+++ Quoted passage +++

A common situation many admins find themselves in is where they quickly have to clear down disk space. So for instance, say /u01 is filling up. The Oracle admin knows that the database will simply stop if he doesn’t take action quickly. With the judicious use of du -s he finds some large directories and quickly deletes a few temporary files he know the database doesn’t immediately need. He does a ‘df -h’ to find that it hasn’t made any difference! He then does his ‘du -s’ and it shows the space has been freed up. He doesn’t know it, but he has deleted at least one open file whose space won’t be freed up until the process is closed. What he should have done is this:
echo "" > offendingfile
where offendingfile is the huge file.
In the case of the Oracle admin it’s likely his only choice is to restart the database. Consider a more general case where a Linux/Unix admin has deleted files but has lost track of where the files were and what might be using them. Or one admin deleted the files and scarpered leaving the other trying to clean up the mess. He is left with the bigger challenge of trying to find what process is holding what files open.
A starting point: lsof
The lsof command can be a good starting point, however you are now looking for a needle in smaller haystack, so you will have to do some further filtering. On CentOS 6 it will mark files which have been deleted, however it seems to throw up quite a few false positives.

+++ Record excerpts +++

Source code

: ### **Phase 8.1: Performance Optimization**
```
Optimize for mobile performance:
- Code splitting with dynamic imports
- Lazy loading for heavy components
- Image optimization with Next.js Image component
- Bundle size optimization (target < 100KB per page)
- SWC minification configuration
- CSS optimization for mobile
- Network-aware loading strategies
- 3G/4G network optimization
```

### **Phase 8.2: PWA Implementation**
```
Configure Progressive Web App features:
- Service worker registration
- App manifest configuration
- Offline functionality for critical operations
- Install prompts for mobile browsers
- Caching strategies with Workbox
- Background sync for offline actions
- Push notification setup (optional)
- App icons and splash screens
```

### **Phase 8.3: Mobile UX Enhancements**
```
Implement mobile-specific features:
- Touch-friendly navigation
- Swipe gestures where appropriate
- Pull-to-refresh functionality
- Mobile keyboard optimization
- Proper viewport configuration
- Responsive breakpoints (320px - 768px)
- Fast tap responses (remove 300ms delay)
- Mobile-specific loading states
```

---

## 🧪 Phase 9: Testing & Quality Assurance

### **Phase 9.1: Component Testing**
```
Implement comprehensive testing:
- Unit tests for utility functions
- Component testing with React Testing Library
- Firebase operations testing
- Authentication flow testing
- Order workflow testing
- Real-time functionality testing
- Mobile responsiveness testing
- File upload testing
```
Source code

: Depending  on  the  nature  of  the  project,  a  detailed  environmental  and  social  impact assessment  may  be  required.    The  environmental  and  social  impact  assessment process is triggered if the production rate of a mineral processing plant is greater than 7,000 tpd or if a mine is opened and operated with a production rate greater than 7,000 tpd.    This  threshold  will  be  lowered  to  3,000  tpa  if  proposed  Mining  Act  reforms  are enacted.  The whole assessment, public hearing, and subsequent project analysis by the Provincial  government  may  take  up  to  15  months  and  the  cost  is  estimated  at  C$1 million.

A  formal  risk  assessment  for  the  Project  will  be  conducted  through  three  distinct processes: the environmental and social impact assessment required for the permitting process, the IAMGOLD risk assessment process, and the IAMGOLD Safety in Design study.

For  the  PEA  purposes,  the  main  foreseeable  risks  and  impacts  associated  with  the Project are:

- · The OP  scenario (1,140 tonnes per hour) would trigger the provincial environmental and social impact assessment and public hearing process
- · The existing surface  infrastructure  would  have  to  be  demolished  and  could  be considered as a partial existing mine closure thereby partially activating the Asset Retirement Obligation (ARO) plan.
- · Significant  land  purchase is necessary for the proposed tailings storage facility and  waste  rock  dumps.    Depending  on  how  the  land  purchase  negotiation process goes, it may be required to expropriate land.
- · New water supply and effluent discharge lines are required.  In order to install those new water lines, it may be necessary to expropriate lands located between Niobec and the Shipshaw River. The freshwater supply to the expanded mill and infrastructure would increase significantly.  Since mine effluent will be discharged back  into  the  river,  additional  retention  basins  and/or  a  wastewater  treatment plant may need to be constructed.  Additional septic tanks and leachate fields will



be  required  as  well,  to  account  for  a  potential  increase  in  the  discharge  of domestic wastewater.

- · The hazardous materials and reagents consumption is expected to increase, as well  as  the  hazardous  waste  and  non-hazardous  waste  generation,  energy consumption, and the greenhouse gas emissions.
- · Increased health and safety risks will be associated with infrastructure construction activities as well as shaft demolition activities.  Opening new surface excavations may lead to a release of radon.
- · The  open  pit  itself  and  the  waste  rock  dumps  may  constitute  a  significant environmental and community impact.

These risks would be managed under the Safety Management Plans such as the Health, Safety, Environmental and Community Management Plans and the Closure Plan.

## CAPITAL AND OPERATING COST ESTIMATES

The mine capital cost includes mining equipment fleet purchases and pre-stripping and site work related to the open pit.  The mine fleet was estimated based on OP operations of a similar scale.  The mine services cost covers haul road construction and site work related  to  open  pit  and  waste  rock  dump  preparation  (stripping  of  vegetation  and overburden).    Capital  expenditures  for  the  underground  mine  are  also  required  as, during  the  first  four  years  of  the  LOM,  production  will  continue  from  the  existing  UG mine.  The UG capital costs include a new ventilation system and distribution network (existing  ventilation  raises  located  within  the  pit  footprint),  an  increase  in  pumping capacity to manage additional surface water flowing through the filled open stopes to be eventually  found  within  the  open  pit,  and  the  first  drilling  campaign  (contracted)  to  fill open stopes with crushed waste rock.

+++

Actions to take
(A) List every command that the text on freeing disk space names.
(B) In the text on freeing disk space, rewrite the paragraph beginning "In the case of the Oracle admin" as a short list.
(C) Extend the text on freeing disk space, picking up after its last sentence.

Solved problems
(A)
- du -s
- df -h
- echo "" > offendingfile
- lsof

(B)
- The Oracle admin's only likely choice is to restart the database.
- In a more general case, a Linux/Unix admin has deleted files but has lost track of where they were and what might be using them.
- In another case, one admin deleted the files and left, and another admin has to clean up.
- The harder problem is finding which process is holding which files open.

(C)
To illustrate the problem of open files I have created some C code which will create a big file and sleep for 1,000 seconds. Compiling and running the binary I will get a 10 Mbyte file:
/var/tmp/SampleBigFile
If I then remove the file I have then created the situation described above. On CentOS 6 I could run:
lsof | fgrep '(deleted)'
but that produces 24 results (among which are files that haven’t been deleted, like /usr/bin/gnome-screensaver), so it would be a good idea to shrink the range. For instance it’s likely in this situation that is just one file system that is full so you could grep for its mount point. That does it nicely in our example:
[root@centos6 ~]# lsof | fgrep '(deleted)' | fgrep /var createope 11012 admin 3u REG 253,3 10485761 693 /var/tmp/SampleBigFile (deleted) [root@centos6 ~]#
In MacOS (Darwin) there is no ‘(deleted)’ label so go straight for checking for /var:
vger:~ root# lsof | egrep 'REG.*/var/tmp' mysqld 346 _mysql 4u REG 14,18 0 6217706 /private/var/tmp/ibu4Nw9X mysqld 346 _mysql 5u REG 14,18 0 6217707 /private/var/tmp/ib6jCfyT mysqld 346 _mysql 6u REG 14,18 0 6217708 /private/var/tmp/ibu9Zqxb mysqld 346 _mysql 7u REG 14,18 0 6217709 /private/var/tmp/iboukiVq mysqld 346 _mysql 11u REG 14,18 0 6217710 /private/var/tmp/ibLRW39J createope 42775 admin 3u REG 14,18 10485761 6308941 /private/var/tmp/SampleBigFile vger:~ root#
(REG indicates a regular file.) While our big file is clearly identifiable here, if it wasn’t you could try something like sort -k7 to sort on file size.